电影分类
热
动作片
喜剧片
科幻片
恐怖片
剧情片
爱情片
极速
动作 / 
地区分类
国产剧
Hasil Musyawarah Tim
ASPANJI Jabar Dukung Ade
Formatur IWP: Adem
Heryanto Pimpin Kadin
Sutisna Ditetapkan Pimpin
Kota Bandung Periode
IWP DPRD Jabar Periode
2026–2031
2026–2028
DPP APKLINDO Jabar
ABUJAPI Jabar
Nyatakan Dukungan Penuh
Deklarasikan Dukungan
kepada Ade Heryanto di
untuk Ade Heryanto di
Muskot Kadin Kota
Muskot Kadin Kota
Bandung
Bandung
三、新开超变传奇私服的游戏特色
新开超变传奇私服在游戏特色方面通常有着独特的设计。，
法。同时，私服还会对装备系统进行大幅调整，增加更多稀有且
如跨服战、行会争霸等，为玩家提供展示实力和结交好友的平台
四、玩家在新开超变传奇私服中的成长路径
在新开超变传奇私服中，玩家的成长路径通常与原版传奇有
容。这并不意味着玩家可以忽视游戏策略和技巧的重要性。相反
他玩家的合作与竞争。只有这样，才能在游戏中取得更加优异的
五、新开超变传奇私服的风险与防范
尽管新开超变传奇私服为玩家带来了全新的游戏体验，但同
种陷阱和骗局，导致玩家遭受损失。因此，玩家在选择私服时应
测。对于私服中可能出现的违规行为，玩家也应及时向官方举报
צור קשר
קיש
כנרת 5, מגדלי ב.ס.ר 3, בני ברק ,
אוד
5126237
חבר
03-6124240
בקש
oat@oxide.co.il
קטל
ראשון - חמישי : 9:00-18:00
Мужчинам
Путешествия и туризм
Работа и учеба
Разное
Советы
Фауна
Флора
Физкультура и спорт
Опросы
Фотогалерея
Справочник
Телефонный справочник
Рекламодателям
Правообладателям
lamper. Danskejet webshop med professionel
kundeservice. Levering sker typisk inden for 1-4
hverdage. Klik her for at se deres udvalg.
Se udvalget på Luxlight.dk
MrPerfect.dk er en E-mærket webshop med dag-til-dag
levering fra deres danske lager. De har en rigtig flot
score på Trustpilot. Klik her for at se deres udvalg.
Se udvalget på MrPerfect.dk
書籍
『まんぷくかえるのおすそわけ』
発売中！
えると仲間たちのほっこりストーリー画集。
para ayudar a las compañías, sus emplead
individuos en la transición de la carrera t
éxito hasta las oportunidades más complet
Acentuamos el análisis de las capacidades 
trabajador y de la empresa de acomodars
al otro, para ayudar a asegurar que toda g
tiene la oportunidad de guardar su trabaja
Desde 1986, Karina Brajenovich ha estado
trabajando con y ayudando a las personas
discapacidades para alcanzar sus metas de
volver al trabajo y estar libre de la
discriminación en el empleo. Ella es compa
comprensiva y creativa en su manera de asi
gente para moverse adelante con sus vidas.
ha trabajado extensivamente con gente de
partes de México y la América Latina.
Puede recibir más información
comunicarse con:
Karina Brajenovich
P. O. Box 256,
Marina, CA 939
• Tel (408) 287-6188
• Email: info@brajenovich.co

Détails de la tâche ::
Recopiez fidèlement chaque ligne des items ci-dessus, sans rien modifier.

Corrigé ::
电影分类
热
动作片
喜剧片
科幻片
恐怖片
剧情片
爱情片
极速
动作 / 
地区分类
国产剧
Hasil Musyawarah Tim
ASPANJI Jabar Dukung Ade
Formatur IWP: Adem
Heryanto Pimpin Kadin
Sutisna Ditetapkan Pimpin
Kota Bandung Periode
IWP DPRD Jabar Periode
2026–2031
2026–2028
DPP APKLINDO Jabar
ABUJAPI Jabar
Nyatakan Dukungan Penuh
Deklarasikan Dukungan
kepada Ade Heryanto di
untuk Ade Heryanto di
Muskot Kadin Kota
Muskot Kadin Kota
Bandung
Bandung
三、新开超变传奇私服的游戏特色
新开超变传奇私服在游戏特色方面通常有着独特的设计。，
法。同时，私服还会对装备系统进行大幅调整，增加更多稀有且
如跨服战、行会争霸等，为玩家提供展示实力和结交好友的平台
四、玩家在新开超变传奇私服中的成长路径
在新开超变传奇私服中，玩家的成长路径通常与原版传奇有
容。这并不意味着玩家可以忽视游戏策略和技巧的重要性。相反
他玩家的合作与竞争。只有这样，才能在游戏中取得更加优异的
五、新开超变传奇私服的风险与防范
尽管新开超变传奇私服为玩家带来了全新的游戏体验，但同
种陷阱和骗局，导致玩家遭受损失。因此，玩家在选择私服时应
测。对于私服中可能出现的违规行为，玩家也应及时向官方举报
צור קשר
קיש
כנרת 5, מגדלי ב.ס.ר 3, בני ברק ,
אוד
5126237
חבר
03-6124240
בקש
oat@oxide.co.il
קטל
ראשון - חמישי : 9:00-18:00
Мужчинам
Путешествия и туризм
Работа и учеба
Разное
Советы
Фауна
Флора
Физкультура и спорт
Опросы
Фотогалерея
Справочник
Телефонный справочник
Рекламодателям
Правообладателям
lamper. Danskejet webshop med professionel
kundeservice. Levering sker typisk inden for 1-4
hverdage. Klik her for at se deres udvalg.
Se udvalget på Luxlight.dk
MrPerfect.dk er en E-mærket webshop med dag-til-dag
levering fra deres danske lager. De har en rigtig flot
score på Trustpilot. Klik her for at se deres udvalg.
Se udvalget på MrPerfect.dk
書籍
『まんぷくかえるのおすそわけ』
発売中！
えると仲間たちのほっこりストーリー画集。
para ayudar a las compañías, sus emplead
individuos en la transición de la carrera t
éxito hasta las oportunidades más complet
Acentuamos el análisis de las capacidades 
trabajador y de la empresa de acomodars
al otro, para ayudar a asegurar que toda g
tiene la oportunidad de guardar su trabaja
Desde 1986, Karina Brajenovich ha estado
trabajando con y ayudando a las personas
discapacidades para alcanzar sus metas de
volver al trabajo y estar libre de la
discriminación en el empleo. Ella es compa
comprensiva y creativa en su manera de asi
gente para moverse adelante con sus vidas.
ha trabajado extensivamente con gente de
partes de México y la América Latina.
Puede recibir más información
comunicarse con:
Karina Brajenovich
P. O. Box 256,
Marina, CA 939
• Tel (408) 287-6188
• Email: info@brajenovich.co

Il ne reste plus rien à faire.